### WHAT YOU NEED TO DO
Only the text of the records below belongs in the answer, copied exactly, with pictures omitted.

### MATERIALS PROVIDED
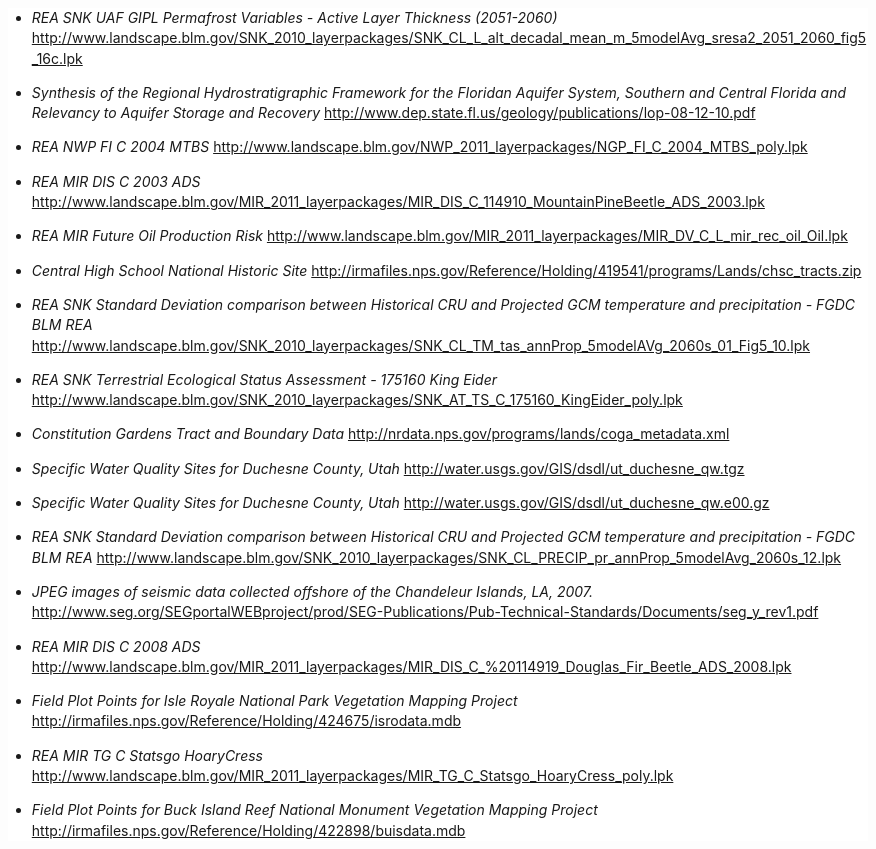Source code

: - *REA SNK UAF GIPL Permafrost Variables - Active Layer Thickness (2051-2060)*
<http://www.landscape.blm.gov/SNK_2010_layerpackages/SNK_CL_L_alt_decadal_mean_m_5modelAvg_sresa2_2051_2060_fig5_16c.lpk>

- *Synthesis of the Regional Hydrostratigraphic Framework for the Floridan Aquifer System, Southern and Central Florida and Relevancy to Aquifer Storage and Recovery*
<http://www.dep.state.fl.us/geology/publications/lop-08-12-10.pdf>

- *REA NWP FI C 2004 MTBS*
<http://www.landscape.blm.gov/NWP_2011_layerpackages/NGP_FI_C_2004_MTBS_poly.lpk>

- *REA MIR DIS C 2003 ADS*
<http://www.landscape.blm.gov/MIR_2011_layerpackages/MIR_DIS_C_114910_MountainPineBeetle_ADS_2003.lpk>

- *REA MIR Future Oil Production Risk*
<http://www.landscape.blm.gov/MIR_2011_layerpackages/MIR_DV_C_L_mir_rec_oil_Oil.lpk>

- *Central High School National Historic Site*
<http://irmafiles.nps.gov/Reference/Holding/419541/programs/Lands/chsc_tracts.zip>

- *REA SNK Standard Deviation comparison between Historical CRU and Projected GCM temperature and precipitation - FGDC BLM REA*
<http://www.landscape.blm.gov/SNK_2010_layerpackages/SNK_CL_TM_tas_annProp_5modelAVg_2060s_01_Fig5_10.lpk>

- *REA SNK Terrestrial Ecological Status Assessment - 175160 King Eider*
<http://www.landscape.blm.gov/SNK_2010_layerpackages/SNK_AT_TS_C_175160_KingEider_poly.lpk>

- *Constitution Gardens Tract and Boundary Data*
<http://nrdata.nps.gov/programs/lands/coga_metadata.xml>

- *Specific Water Quality Sites for Duchesne County, Utah*
<http://water.usgs.gov/GIS/dsdl/ut_duchesne_qw.tgz>

- *Specific Water Quality Sites for Duchesne County, Utah*
<http://water.usgs.gov/GIS/dsdl/ut_duchesne_qw.e00.gz>

- *REA SNK Standard Deviation comparison between Historical CRU and Projected GCM temperature and precipitation - FGDC BLM REA*
<http://www.landscape.blm.gov/SNK_2010_layerpackages/SNK_CL_PRECIP_pr_annProp_5modelAvg_2060s_12.lpk>

- *JPEG images of seismic data collected offshore of the Chandeleur Islands, LA, 2007.*
<http://www.seg.org/SEGportalWEBproject/prod/SEG-Publications/Pub-Technical-Standards/Documents/seg_y_rev1.pdf>

- *REA MIR DIS C 2008 ADS*
<http://www.landscape.blm.gov/MIR_2011_layerpackages/MIR_DIS_C_%20114919_Douglas_Fir_Beetle_ADS_2008.lpk>

- *Field Plot Points for Isle Royale National Park Vegetation Mapping Project*
<http://irmafiles.nps.gov/Reference/Holding/424675/isrodata.mdb>

- *REA MIR TG C Statsgo HoaryCress*
<http://www.landscape.blm.gov/MIR_2011_layerpackages/MIR_TG_C_Statsgo_HoaryCress_poly.lpk>

- *Field Plot Points for Buck Island Reef National Monument Vegetation Mapping Project*
<http://irmafiles.nps.gov/Reference/Holding/422898/buisdata.mdb>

### RESULT OF THIS EXERCISE
Source code

: - *REA SNK UAF GIPL Permafrost Variables - Active Layer Thickness (2051-2060)*
<http://www.landscape.blm.gov/SNK_2010_layerpackages/SNK_CL_L_alt_decadal_mean_m_5modelAvg_sresa2_2051_2060_fig5_16c.lpk>

- *Synthesis of the Regional Hydrostratigraphic Framework for the Floridan Aquifer System, Southern and Central Florida and Relevancy to Aquifer Storage and Recovery*
<http://www.dep.state.fl.us/geology/publications/lop-08-12-10.pdf>

- *REA NWP FI C 2004 MTBS*
<http://www.landscape.blm.gov/NWP_2011_layerpackages/NGP_FI_C_2004_MTBS_poly.lpk>

- *REA MIR DIS C 2003 ADS*
<http://www.landscape.blm.gov/MIR_2011_layerpackages/MIR_DIS_C_114910_MountainPineBeetle_ADS_2003.lpk>

- *REA MIR Future Oil Production Risk*
<http://www.landscape.blm.gov/MIR_2011_layerpackages/MIR_DV_C_L_mir_rec_oil_Oil.lpk>

- *Central High School National Historic Site*
<http://irmafiles.nps.gov/Reference/Holding/419541/programs/Lands/chsc_tracts.zip>

- *REA SNK Standard Deviation comparison between Historical CRU and Projected GCM temperature and precipitation - FGDC BLM REA*
<http://www.landscape.blm.gov/SNK_2010_layerpackages/SNK_CL_TM_tas_annProp_5modelAVg_2060s_01_Fig5_10.lpk>

- *REA SNK Terrestrial Ecological Status Assessment - 175160 King Eider*
<http://www.landscape.blm.gov/SNK_2010_layerpackages/SNK_AT_TS_C_175160_KingEider_poly.lpk>

- *Constitution Gardens Tract and Boundary Data*
<http://nrdata.nps.gov/programs/lands/coga_metadata.xml>

- *Specific Water Quality Sites for Duchesne County, Utah*
<http://water.usgs.gov/GIS/dsdl/ut_duchesne_qw.tgz>

- *Specific Water Quality Sites for Duchesne County, Utah*
<http://water.usgs.gov/GIS/dsdl/ut_duchesne_qw.e00.gz>

- *REA SNK Standard Deviation comparison between Historical CRU and Projected GCM temperature and precipitation - FGDC BLM REA*
<http://www.landscape.blm.gov/SNK_2010_layerpackages/SNK_CL_PRECIP_pr_annProp_5modelAvg_2060s_12.lpk>

- *JPEG images of seismic data collected offshore of the Chandeleur Islands, LA, 2007.*
<http://www.seg.org/SEGportalWEBproject/prod/SEG-Publications/Pub-Technical-Standards/Documents/seg_y_rev1.pdf>

- *REA MIR DIS C 2008 ADS*
<http://www.landscape.blm.gov/MIR_2011_layerpackages/MIR_DIS_C_%20114919_Douglas_Fir_Beetle_ADS_2008.lpk>

- *Field Plot Points for Isle Royale National Park Vegetation Mapping Project*
<http://irmafiles.nps.gov/Reference/Holding/424675/isrodata.mdb>

- *REA MIR TG C Statsgo HoaryCress*
<http://www.landscape.blm.gov/MIR_2011_layerpackages/MIR_TG_C_Statsgo_HoaryCress_poly.lpk>

- *Field Plot Points for Buck Island Reef National Monument Vegetation Mapping Project*
<http://irmafiles.nps.gov/Reference/Holding/422898/buisdata.mdb>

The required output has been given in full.